Return the lines beginning at the one that contains "left hip: (857, 512)" and continuing to the end of the entries, including both ends, exactly as written and nothing else.

**DATASET RECORDS**
□ □ □ □ □

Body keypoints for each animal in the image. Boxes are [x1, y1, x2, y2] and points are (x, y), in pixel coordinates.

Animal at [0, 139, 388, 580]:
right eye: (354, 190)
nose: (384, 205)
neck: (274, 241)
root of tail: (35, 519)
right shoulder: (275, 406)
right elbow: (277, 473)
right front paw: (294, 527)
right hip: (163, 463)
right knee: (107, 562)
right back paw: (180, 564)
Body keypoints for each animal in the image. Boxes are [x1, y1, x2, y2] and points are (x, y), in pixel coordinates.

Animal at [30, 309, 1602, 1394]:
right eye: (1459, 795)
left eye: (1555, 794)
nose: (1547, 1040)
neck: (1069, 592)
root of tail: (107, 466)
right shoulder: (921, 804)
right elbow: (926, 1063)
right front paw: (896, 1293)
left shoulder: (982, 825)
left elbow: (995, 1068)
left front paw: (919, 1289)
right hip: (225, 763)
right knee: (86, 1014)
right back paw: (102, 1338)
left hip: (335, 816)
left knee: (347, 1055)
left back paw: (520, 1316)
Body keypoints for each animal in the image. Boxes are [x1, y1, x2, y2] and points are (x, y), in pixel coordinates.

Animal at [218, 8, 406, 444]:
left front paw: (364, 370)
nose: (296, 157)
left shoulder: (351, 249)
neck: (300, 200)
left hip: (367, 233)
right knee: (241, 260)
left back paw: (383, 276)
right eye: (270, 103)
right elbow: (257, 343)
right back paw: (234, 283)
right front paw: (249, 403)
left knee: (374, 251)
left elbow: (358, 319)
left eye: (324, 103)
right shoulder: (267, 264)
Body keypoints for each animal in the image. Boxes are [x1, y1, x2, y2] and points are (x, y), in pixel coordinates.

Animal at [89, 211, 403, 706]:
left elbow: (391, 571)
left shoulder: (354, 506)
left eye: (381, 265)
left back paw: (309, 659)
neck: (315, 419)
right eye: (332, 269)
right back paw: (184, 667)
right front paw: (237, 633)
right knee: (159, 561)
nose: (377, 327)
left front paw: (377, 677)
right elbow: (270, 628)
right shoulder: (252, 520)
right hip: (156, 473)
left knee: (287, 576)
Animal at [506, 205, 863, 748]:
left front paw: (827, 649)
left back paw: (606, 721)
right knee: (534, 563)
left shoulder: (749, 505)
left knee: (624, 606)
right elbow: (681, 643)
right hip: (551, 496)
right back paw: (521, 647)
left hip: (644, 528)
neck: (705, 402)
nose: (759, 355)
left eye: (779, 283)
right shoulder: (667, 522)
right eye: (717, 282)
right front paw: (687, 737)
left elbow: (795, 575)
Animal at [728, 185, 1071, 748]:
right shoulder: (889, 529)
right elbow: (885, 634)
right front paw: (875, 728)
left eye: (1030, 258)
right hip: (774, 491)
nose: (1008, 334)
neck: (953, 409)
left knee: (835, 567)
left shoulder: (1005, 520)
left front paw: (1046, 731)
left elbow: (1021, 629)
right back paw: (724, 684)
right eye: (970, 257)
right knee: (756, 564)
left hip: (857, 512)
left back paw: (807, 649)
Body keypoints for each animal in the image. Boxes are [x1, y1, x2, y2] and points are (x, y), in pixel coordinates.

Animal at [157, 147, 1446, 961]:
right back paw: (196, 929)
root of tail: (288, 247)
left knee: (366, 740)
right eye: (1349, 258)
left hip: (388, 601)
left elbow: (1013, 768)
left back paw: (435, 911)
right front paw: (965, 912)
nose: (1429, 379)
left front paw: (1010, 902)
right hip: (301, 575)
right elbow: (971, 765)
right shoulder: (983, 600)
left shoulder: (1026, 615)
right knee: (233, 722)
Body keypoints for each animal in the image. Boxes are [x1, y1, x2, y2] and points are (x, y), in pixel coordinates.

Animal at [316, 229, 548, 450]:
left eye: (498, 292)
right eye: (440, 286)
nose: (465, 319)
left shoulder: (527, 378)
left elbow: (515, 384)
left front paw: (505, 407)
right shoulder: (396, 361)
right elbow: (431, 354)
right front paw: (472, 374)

□ □ □ □ □

**EXERCISE RESPONSE**
left hip: (857, 512)
left back paw: (807, 649)
Body keypoints for each animal in the image. Boxes are [x1, y1, x2, y2] and points are (x, y), in pixel coordinates.

Animal at [157, 147, 1446, 961]:
right back paw: (196, 929)
root of tail: (288, 247)
left knee: (366, 740)
right eye: (1349, 258)
left hip: (388, 601)
left elbow: (1013, 768)
left back paw: (435, 911)
right front paw: (965, 912)
nose: (1429, 379)
left front paw: (1010, 902)
right hip: (301, 575)
right elbow: (971, 765)
right shoulder: (983, 600)
left shoulder: (1026, 615)
right knee: (233, 722)
Body keypoints for each animal in the image. Boxes are [x1, y1, x2, y2] and points are (x, y), in pixel coordinates.

Animal at [316, 229, 548, 450]:
left eye: (498, 292)
right eye: (440, 286)
nose: (465, 319)
left shoulder: (527, 378)
left elbow: (515, 384)
left front paw: (505, 407)
right shoulder: (396, 361)
right elbow: (431, 354)
right front paw: (472, 374)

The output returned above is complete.